On-line Dating…

I’ve been in the on-line dating scene for almost 2 years. I was strongly against it for the longest time but thought, hey what do I have to lose. I’m not having any luck the old-fashioned way so lets try this. Here’s what I’ve found:

Only guys on there are guys who

1.) just want sex. The occasional hit it and quite it. They try to reel you in with their profile picture being a dick pic or opener being a dick pic. The pick up lines like “You look like my ex dominatrix. Please be my next.” Or “I can see me between your legs.” Like no. Guys do you really think this works? Maybe it does for you I don’t know, but I would never reply back to something like that especially not knowing you. You come off as scummy and gross.Then when I don’t answer back you get all defensive and then attack me. “oh really, did I just get ignored by an overweight 30-year-old that has no options?” Nice one guy, your really going to get what you want acting like a 5-year-old who doesn’t get what he wants. Why don’t you get wasted at a bar, find a chick equally or more wasted than you and bring her home. You’ll get better results that way. Your ego is straight killing your chances my friend.

2.) just plain weird guys. They are just straight up weird. You start talking to them and then realize “Shit, it’s another strange one.” Now there are different kinds of strange.

a.) The guy who within 2 minutes of talking to you is already planning your future together. He’s mentioned marriage, babies, house, vacations all within his 3-4th response back to you. Yes, girls like guys that want the same stuff as them but Woah, slow your roll dude. you haven’t even been talking to me for 5 minutes. Don’t know me in person yet and strictly going off of my profile and pictures. Which leads me to the next guy…

b.) The guy that puts up all old picture of him from 5 years ago of him skinny or ripped. Lies about stuff in his profile. While you’re talking to him he seems normal and pictures look good so you’re like great, maybe this could work. He’s just as equally excited to meet you. You meet up and he’s 40-50lbs bigger than any of the pics and not even showered. Now don’t get me wrong nothing is wrong with a heavier guy, I by no means have any right to judge someone on their weight because I hate when people do that to me. My problem is you have old pictures up and you are portraying yourself as someone that your not anymore. Also take care of yourself… if you know you are going on a date shower and don’t wear sweat pants and a sweatshirt.

c.) Socially awkward guys. Via text, website,fb whatever he talks normally to you and everything seems ok. The second he meets you in person he is spending most of the date in the bathroom. He’s nervous and has a nervous tummy. Thats fine if you get nervous, I get that I get nervous too. I just don’t like basically sitting at a table the whole date alone. Then says he’d like to try again… so you go on another date and it’s a repeat offender. I don’t get what is making you so nervous, I am a normal person that is probably just as nervous as you. CALM DOWN.

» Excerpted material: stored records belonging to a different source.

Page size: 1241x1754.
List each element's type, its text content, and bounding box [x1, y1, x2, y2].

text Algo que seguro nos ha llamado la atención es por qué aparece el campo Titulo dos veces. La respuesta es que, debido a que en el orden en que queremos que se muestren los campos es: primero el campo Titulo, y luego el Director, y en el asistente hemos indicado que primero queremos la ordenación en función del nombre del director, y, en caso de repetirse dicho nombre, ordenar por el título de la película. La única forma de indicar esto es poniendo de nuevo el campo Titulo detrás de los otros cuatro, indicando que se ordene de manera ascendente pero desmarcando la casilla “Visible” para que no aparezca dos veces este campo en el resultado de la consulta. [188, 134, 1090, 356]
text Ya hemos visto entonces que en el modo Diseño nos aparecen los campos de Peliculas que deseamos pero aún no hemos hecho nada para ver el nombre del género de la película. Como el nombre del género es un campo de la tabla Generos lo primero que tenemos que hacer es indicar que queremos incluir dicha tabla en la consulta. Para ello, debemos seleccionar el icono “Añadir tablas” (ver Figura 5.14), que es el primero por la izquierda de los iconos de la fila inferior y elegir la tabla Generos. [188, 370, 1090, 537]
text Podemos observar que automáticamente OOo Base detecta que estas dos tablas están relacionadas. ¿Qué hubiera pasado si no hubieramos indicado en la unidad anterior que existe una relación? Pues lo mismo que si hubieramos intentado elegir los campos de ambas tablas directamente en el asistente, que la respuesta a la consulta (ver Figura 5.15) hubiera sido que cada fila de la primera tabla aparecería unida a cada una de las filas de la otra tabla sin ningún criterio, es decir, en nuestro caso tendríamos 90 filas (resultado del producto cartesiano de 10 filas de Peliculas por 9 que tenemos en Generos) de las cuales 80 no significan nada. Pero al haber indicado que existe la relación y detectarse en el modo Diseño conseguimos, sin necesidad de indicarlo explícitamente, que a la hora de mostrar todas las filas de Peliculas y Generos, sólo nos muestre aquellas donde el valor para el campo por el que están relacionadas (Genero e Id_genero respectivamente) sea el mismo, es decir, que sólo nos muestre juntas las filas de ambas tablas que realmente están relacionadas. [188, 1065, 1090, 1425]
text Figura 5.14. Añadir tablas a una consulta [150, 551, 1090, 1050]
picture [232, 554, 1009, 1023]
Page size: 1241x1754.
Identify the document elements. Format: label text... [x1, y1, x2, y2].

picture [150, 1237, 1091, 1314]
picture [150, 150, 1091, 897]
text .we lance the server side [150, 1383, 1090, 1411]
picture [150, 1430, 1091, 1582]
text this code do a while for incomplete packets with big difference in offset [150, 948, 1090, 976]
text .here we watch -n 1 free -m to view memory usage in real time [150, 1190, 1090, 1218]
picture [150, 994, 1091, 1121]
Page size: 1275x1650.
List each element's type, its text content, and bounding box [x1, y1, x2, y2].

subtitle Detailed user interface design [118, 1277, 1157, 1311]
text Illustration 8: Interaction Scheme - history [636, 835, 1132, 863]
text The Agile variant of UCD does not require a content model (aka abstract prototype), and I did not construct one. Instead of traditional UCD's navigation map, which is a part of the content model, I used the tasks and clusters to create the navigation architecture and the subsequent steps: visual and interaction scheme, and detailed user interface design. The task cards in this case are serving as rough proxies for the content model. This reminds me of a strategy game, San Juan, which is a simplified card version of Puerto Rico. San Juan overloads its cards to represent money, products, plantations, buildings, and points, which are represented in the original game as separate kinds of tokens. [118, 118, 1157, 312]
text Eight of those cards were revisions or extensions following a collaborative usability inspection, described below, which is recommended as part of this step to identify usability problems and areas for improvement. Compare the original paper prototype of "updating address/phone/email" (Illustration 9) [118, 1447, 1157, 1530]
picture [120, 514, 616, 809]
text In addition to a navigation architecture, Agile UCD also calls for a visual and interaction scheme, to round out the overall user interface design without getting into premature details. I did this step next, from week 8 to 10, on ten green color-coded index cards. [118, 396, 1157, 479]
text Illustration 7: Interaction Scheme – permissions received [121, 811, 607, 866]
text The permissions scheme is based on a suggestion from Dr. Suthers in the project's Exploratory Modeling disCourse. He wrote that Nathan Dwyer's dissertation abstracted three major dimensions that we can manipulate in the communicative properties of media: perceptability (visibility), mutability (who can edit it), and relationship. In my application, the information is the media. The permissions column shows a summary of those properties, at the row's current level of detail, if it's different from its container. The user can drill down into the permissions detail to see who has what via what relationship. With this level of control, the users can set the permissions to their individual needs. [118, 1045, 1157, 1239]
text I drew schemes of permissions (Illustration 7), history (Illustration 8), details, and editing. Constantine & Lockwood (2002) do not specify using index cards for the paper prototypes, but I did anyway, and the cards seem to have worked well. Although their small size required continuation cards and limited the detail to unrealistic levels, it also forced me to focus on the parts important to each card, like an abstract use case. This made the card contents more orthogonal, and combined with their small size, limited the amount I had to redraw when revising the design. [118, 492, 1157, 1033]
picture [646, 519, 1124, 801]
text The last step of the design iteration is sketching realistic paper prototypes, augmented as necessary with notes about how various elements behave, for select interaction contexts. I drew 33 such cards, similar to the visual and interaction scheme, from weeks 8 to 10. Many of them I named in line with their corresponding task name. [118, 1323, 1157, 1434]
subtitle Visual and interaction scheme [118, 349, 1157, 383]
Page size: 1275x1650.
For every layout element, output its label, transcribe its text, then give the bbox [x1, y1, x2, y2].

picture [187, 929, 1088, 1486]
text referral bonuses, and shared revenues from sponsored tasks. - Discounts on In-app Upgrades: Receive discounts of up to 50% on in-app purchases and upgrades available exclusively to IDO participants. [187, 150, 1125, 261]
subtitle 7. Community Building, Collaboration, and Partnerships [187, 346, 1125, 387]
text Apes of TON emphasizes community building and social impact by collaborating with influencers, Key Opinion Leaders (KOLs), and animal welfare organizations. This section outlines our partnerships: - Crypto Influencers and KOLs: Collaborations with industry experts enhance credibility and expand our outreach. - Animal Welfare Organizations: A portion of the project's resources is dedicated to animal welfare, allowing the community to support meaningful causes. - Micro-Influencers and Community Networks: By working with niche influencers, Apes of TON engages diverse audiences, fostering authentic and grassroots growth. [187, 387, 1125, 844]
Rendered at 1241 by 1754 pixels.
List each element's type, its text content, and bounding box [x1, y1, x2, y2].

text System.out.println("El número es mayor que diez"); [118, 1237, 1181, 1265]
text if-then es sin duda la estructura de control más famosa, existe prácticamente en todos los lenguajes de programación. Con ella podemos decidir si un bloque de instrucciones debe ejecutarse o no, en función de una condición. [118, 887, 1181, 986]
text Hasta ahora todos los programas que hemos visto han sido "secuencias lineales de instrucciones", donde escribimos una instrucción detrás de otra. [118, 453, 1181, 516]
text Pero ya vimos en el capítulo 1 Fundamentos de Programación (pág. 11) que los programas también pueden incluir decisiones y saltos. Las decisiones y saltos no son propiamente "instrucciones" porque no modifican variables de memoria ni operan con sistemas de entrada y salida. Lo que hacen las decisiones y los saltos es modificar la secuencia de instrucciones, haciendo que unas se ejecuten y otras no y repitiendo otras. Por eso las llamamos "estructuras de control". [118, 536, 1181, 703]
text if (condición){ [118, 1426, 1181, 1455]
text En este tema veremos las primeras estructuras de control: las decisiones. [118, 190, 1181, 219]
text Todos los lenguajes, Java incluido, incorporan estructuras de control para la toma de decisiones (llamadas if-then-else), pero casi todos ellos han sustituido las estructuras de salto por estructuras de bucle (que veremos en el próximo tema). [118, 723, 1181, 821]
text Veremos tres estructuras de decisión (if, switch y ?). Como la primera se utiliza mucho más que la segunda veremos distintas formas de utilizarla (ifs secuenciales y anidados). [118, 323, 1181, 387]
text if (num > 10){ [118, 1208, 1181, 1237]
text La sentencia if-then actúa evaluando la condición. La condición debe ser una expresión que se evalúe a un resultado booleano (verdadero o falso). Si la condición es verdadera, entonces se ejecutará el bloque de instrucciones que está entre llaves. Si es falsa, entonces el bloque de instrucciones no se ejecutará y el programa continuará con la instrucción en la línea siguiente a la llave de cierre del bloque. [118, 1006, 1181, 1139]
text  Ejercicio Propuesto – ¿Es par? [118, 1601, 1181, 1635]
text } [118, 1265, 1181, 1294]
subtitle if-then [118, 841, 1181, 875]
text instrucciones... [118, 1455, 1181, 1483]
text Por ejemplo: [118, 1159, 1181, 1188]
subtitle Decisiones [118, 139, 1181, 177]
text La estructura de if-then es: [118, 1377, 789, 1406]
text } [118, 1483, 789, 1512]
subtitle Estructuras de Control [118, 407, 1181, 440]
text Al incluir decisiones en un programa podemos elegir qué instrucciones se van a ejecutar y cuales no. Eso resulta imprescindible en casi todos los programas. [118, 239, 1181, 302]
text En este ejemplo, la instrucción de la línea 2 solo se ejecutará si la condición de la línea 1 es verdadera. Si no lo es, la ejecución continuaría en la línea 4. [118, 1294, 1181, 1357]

d.) and last but not least, the nerdy/creepy guys. They start off with “If i could send you anywhere in the world where would you go.” Well why are you asking me this unless you are really going to do it and do I have to bring you? I’d rather bring my best friend. Oh also the “I’m a movie producer in New York and you’d fit the roll of my leading actress perfectly! What do you say?” ok so I’m assuming your movie is a porn and  you’re just creepy. There’s also the guys that you can just tell aren’t desirable. I may sound like a bitch saying this but they just aren’t attractive and have the socially awkward nerdy thing on top of it. You feel bad so you talk a little bit but then they say something weird or creepy and you just stop and say ok no, thats why you’re on this website.

Maybe I’m too picky or maybe I’m too close minded but I’d just like a normal guy. Start off with maybe a clever but not creepy opener that would catch my attention. Talk for a bit, then try a date but not try sex right off the bat. I guess I’m old-fashioned, get to know someone then see how it plays out. On-line dating is very entertaining that’s for sure but I don’t think I’ll find my future husband on it.